鞄を置いて教室内を見回せば、同じく追放されたあとの四人が窺うように俺を見上げていた。
特に、俺と一番席の近い女子生徒は顔面蒼白になりながら、戦々恐々とした目を俺に向けている。
まるで、不良生徒にでも向けるかのような怯えた瞳。イチャモンでもつけられると思っているのだろうか? あぁ?
もちろん、みんなの幸せを願う善良で人畜無害な俺がそんなことをするわけはないのだが、目があっただけでビクリと肩を震わして視線を逸らされてしまったことに少なからず傷ついた。
どうやら、初日から遅刻というのは完全に悪印象だったらしい。だが、安心してほしい。俺は今後もこの時間帯に登校するつもりだからな! 悪印象も慣れればどうということはないだろう。
ともあれ、今後少なくない日々を彼らと共にしなければならないことを考えれば、早急に悪印象を払拭しておかなければならないことも事実。
そう考えれば、自己紹介の場は逆にチャンスとも言えた。
コホン、と咳払いしてから俺は笑顔をクラスメイトたちに向ける。
「元一組の最円薫です。投票を約束していた親友に裏切られてここに来ました。今後はそうならない関係を皆さんと築き上げたらいいなと思っています」
自虐を交えた簡潔な自己紹介。それでいて友好的な姿勢をしっかりと付け加えておく。完璧じゃないか。
しかし、クラスメイトたちの反応は鈍く、むしろ軽蔑のような視線を送ってくる者までいた。
「……どうやら、君は来るべくしてこのクラスにきたようだね。自分に価値のないことを他人へと責任転嫁する素晴らしい自己紹介だ。そんな君と友達になりたいと思う者は変わり者だろうね? 少なくとも、私と君との関係が教師と生徒で良かったと心底思っているよ」
与那国先生は嬉しそうに拍手をしながらそう言った。
さすがは六組の担当教師である。
彼女も追放者たちに劣らない素晴らしい人格の持ち主らしい。ほんと、教師と生徒で良かったと心底思う。

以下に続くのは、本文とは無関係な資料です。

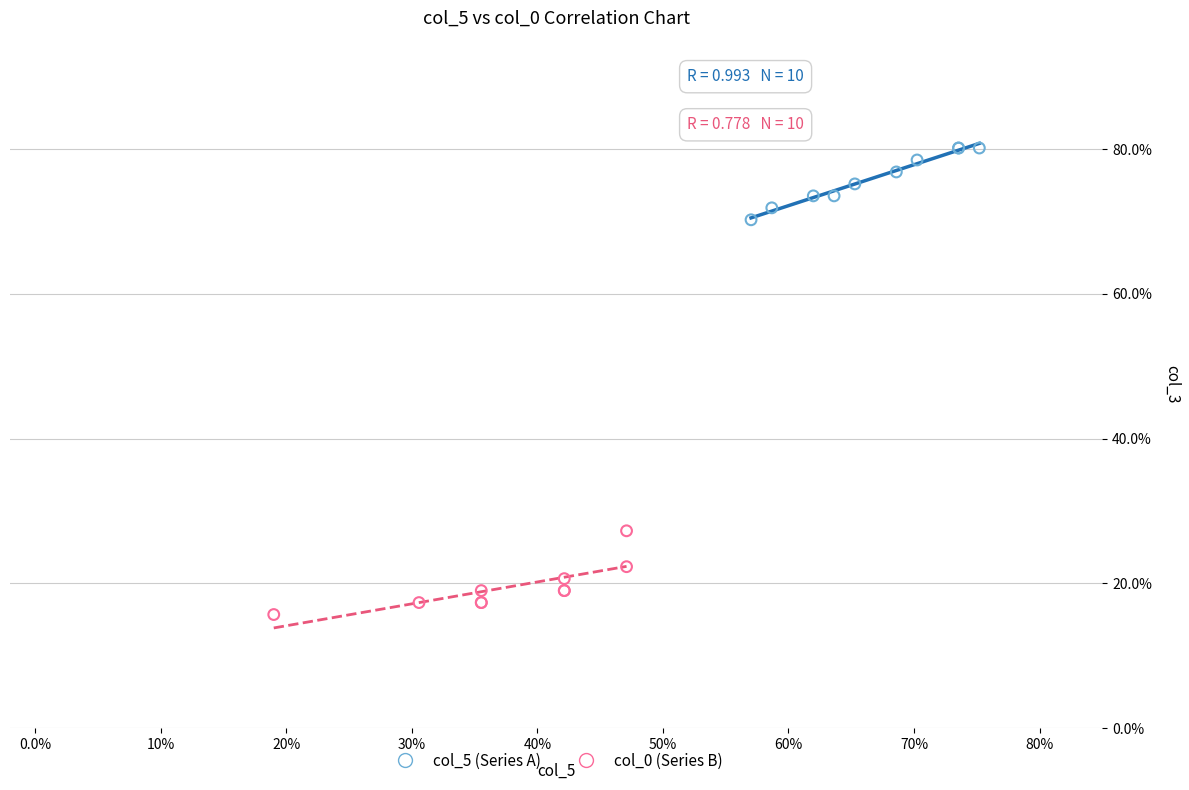

What are all the series names shown in the legend?

col_5 (Series A), col_0 (Series B)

笑いながら誰かを貶すような人間とは友達になれそうもないからだ。
まぁ、そのおかげか教室内にあった緊迫感はかなり弛んだ。
怒っている人を笑わせて和ませようという行為はあまり好きじゃないが、相手が勝手に笑ってくれるのならそれはそれで良い。
怖がっていた女子生徒をチラリと見れば、すこしホッとしたよう。目的は充分に達成できたことを確認する。
「あぁ、それと投票前に票を確約しておく行為は不正だから、次からは発言に気をつけるように。……まぁ、今回は残念ながら企みが失敗しているようなので不問とするがね」
思い出したかのように与那国先生はそう補足した。
そうだった。みんな当たり前のように相互投票を約束しているから忘れていたが、本来は禁止されている行為だった。

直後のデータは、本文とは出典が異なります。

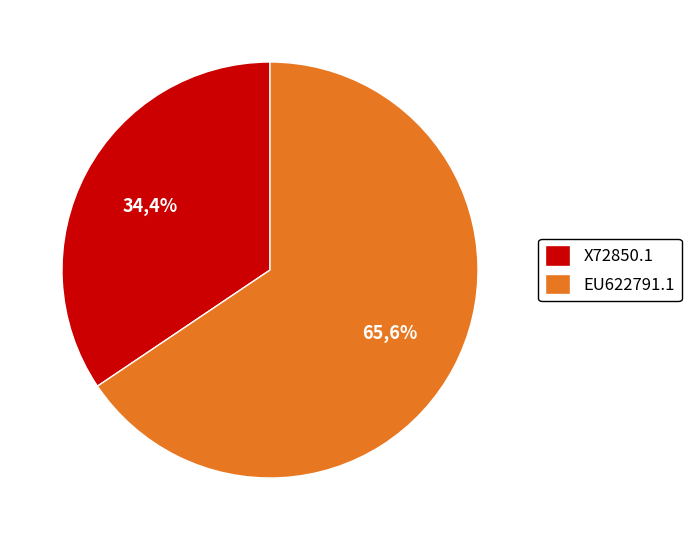

Which category has the smallest portion of the pie?

X72850.1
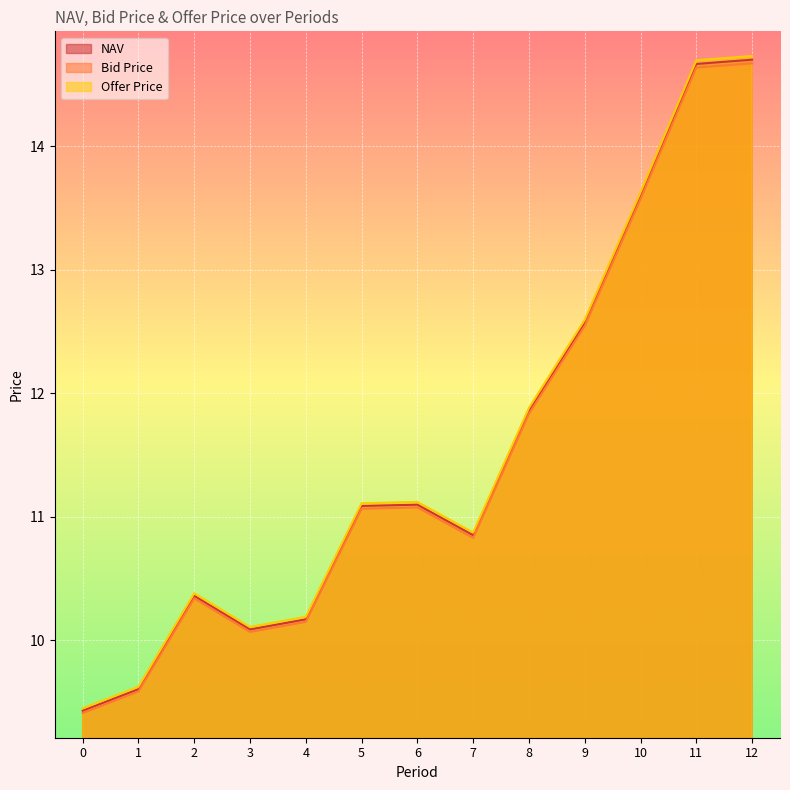

Count the number of data series in this chart.

3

とはいえ、相互投票を禁止したら、真に価値ある人間は残るとしても他は完全なランダム投票になってしまう。
つまり、残れるかどうかは運次第。
それを禁止にしているのは、票をめぐって金銭的な取引が行われないようにするため。金で票を買い始めたら貧乏人には勝ち目がないし、インフレを起こしてとんでもないことになりそうだしな。

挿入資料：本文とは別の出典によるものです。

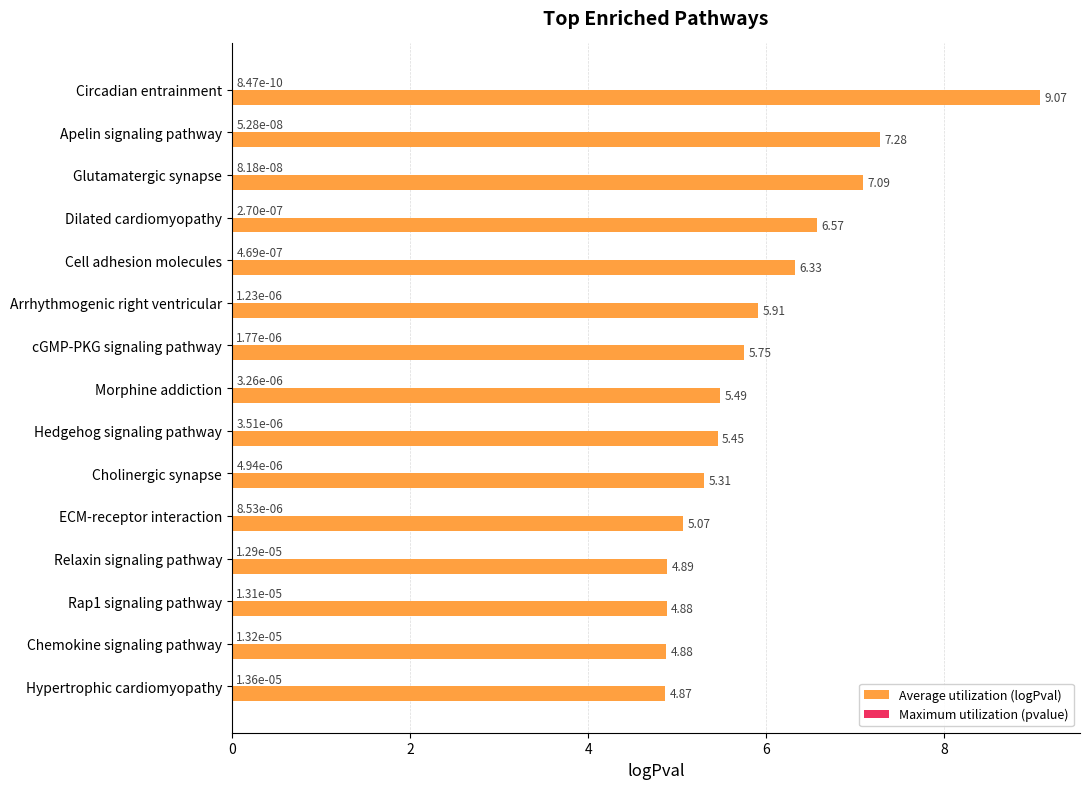

Between Dilated cardiomyopathy and Hedgehog signaling pathway, which series saw the biggest shift?

Average utilization (logPval)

俺は先生の忠告に頷いて席に着くと、中断していた授業が再開された。
与那国先生の担当は数学。
既に内容はすこし進んでいて、俺のためにまた最初から説明されるなんて甘いことは当然なく、淡々と授業は進められる。
開いた窓からは、他の生徒たちの騒がしい声が遠くから聞こえた。ちょうどホームルームが終わったのだろう。
六組は他のクラスと違い、棟ごと離されている。
一組から五組までが普通教室棟。
六組があるのは特別教室棟だった。
これはもはや隔離と言っても過言ではない。
だからこそ皆が追放されることを嫌がった。
この六組に属してしまうと、青春を代表とされるありとあらゆるイベントから切り離されてしまうからだ。
ただ、静かなこの教室の雰囲気は嫌いじゃない。
日々の面倒事を考えなくても良いというのは、気が楽でもあったから。
まぁ、さすがに長居をする気はないが。